Firstly, let’s address the title of this post, I really don’t like the term ‘hack’. You could use ‘trick’ or ‘approach’, but hack seems to be the word de jour for capturing eyeballs, and what is writing if not to tempt reading?
There are many schools of thought on being productive, beginning and perhaps ending with picking the right times to do work. If you fire up google or YouTube and graze the endless fields of productivity advice, one common, reoccurring theme is that you do your best work first thing in the morning. If you’re persistent and curious enough to spend more time driving google you’ll dig up specifics about deep work and getting “into the flow”.
To help you shortcut most of the fluff, the rule of thumb is that you should know yourself well enough to pick the right tasks for the right time of day. It may be when the sun is just poking above the horizon, first thing in the morning, which works for you, or at 11 am when you’ll nail enough cups of coffee to bring life to a small tribe of zombies. Timing, understandably, then, is everything.
For me, I should generally avoid scheduling anything meaningful for 3pm, this is when productivity is in the lower quartile for me. Ideally, a 30-minute cat nap would be on the cards, and I’d arrive through the other side ready to take on whatever else the world is prepared to throw at me until pillow time.
All this amounts to a hill of beans when it comes down to the real deal of being productive. Are you sitting comfortably, and I will impart the greatest(*), simplest wisdom of “doing stuff better than you were before you knew it”? (*) not really.
GO FULL SCREEN. I know, rather shouty capitals there, but I’m doing my best to emulate a big reveal, a bunny appearing out of an empty top hat vibe.
Productivity is a function of focus; picking the right time of day to focus is setting the right conditions; it’s having water for your crops to make them grow. Making sure you’re not distracted is the sunshine beaming onto the leaves to give the plant enough power to raise itself to the heavens.

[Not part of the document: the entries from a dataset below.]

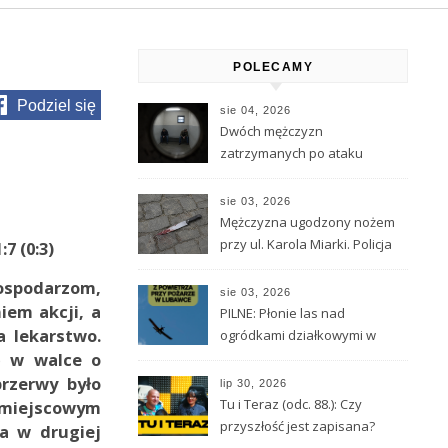
POLECAMY
Podziel się
sie 04, 2026
Dwóch mężczyzn
zatrzymanych po ataku
nożem w Kamiennej Górze.
Stan 33-latka jest ciężki
sie 03, 2026
Mężczyzna ugodzony nożem
przy ul. Karola Miarki. Policja
7 (0:3)
szuka napastnika
ospodarzom,
sie 03, 2026
iem akcji, a
PILNE: Płonie las nad
a lekarstwo.
ogródkami działkowymi w
ię w walce o
Lubawce
przerwy było
lip 30, 2026
Tu i Teraz (odc. 88.): Czy
y miejscowym
przyszłość jest zapisana?
 a w drugiej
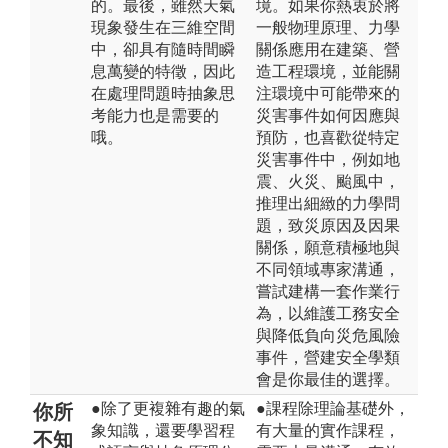
的。最後，雖然天氣
境。如果你熱衷於將
現象發生在三維空間
一般物理原理、力學
中，卻具有隨時間瞬
關係應用在建築、營
息萬變的特徵，因此
造工程環境，並能關
在處理問題時抽象思
注環境中可能帶來的
考能力也是需要的
災害事件如何因應與
哦。
預防，也喜歡從特定
災害事件中，例如地
震、火災、颱風中，
推理出細緻的力學問
題，致災原因及因果
關係，願意積極地與
不同領域專家溝通，
嘗試建構一套作業行
為，以維護工務安全
與降低負向災危風險
事件，營建安全學類
會是你最佳的選擇。
●除了更複雜有趣的氣
●課程除理論基礎外，
你所
象知識，還要學習程
有大量的實作課程，
不知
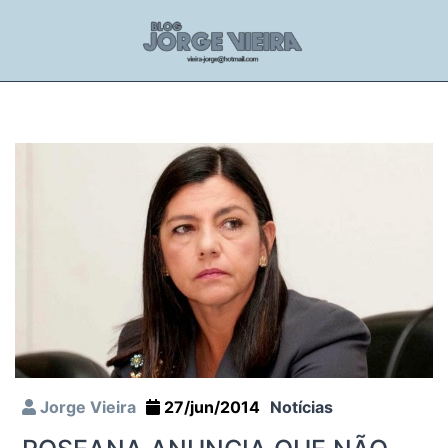
Jorge Vieira
27/jun/2014
Notícias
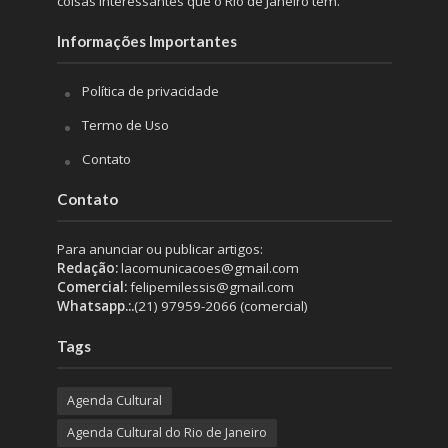
coisas interessantes que o Rio de Janeiro tem.
Informações Importantes
Política de privacidade
Termo de Uso
Contato
Contato
Para anunciar ou publicar artigos:
Redação:
lacomunicacoes@gmail.com
Comercial:
felipemilessis@gmail.com
Whatsapp.:.
(21) 97959-2066 (comercial)
Tags
Agenda Cultural
Agenda Cultural do Rio de Janeiro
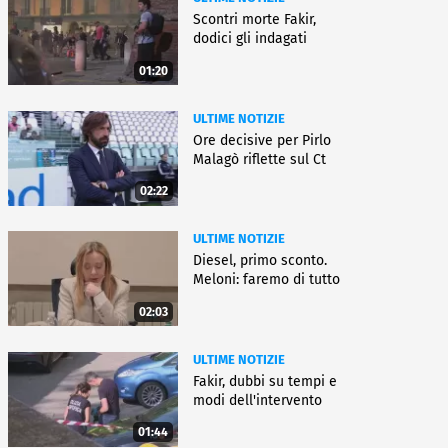
Scontri morte Fakir,
dodici gli indagati
01:20
ULTIME NOTIZIE
Ore decisive per Pirlo
Malagò riflette sul Ct
02:22
ULTIME NOTIZIE
Diesel, primo sconto.
Meloni: faremo di tutto
02:03
ULTIME NOTIZIE
Fakir, dubbi su tempi e
modi dell'intervento
01:44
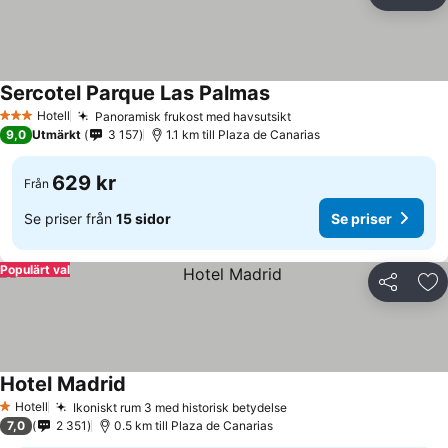
Dela
Läg
Sercotel Parque Las Palmas
Hotell
Panoramisk frukost med havsutsikt
3 Stjärnor
9,0
Utmärkt
3 157
1.1 km till Plaza de Canarias
629 kr
Från
Se priser från
15 sidor
Se priser
Populärt val
Dela
Läg
Hotel Madrid
Hotell
Ikoniskt rum 3 med historisk betydelse
1 Stjärnor
7,0
2 351
0.5 km till Plaza de Canarias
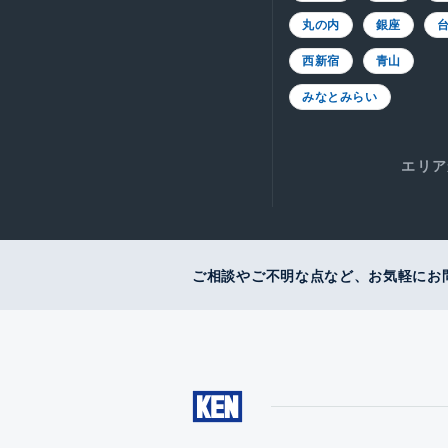
丸の内
銀座
西新宿
青山
みなとみらい
エリア
ご相談やご不明な点など、お気軽にお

Multitasking is the polar opposite of what focus represents. Monotasking is the way to get things done. If like me, you work on a computer, the optimal way to monotask is simply to switch your application to full screen. Let the thing you are doing take up all available space. Remove yourself from the temptation to check emails, slack, and social media or see if something new and interesting has been added to the internet (which it has).
Wisdom throughout the ages has repeated this mantra, be in the moment, live with complete conviction in the here and now.
It’s a simple productivity hack, but it’s surprisingly effective and probably worth this short post to remind you of its very existence. Go Full Screen, and suddenly your chances of getting into the flow and knocking out something worthwhile are much increased. That’s not to say distraction isn’t a few mice clicks away; however, remind yourself why Microsoft Word is taking up all 27 inches of your vision and nudge yourself not to tab out.
Thank you for reading; it’s been nice to have you here alongside me, in full screen/wide-screen as you were meant to be seen. Have a lovely productive or, even better, highly unproductive day because you planned it, not because it happened to you.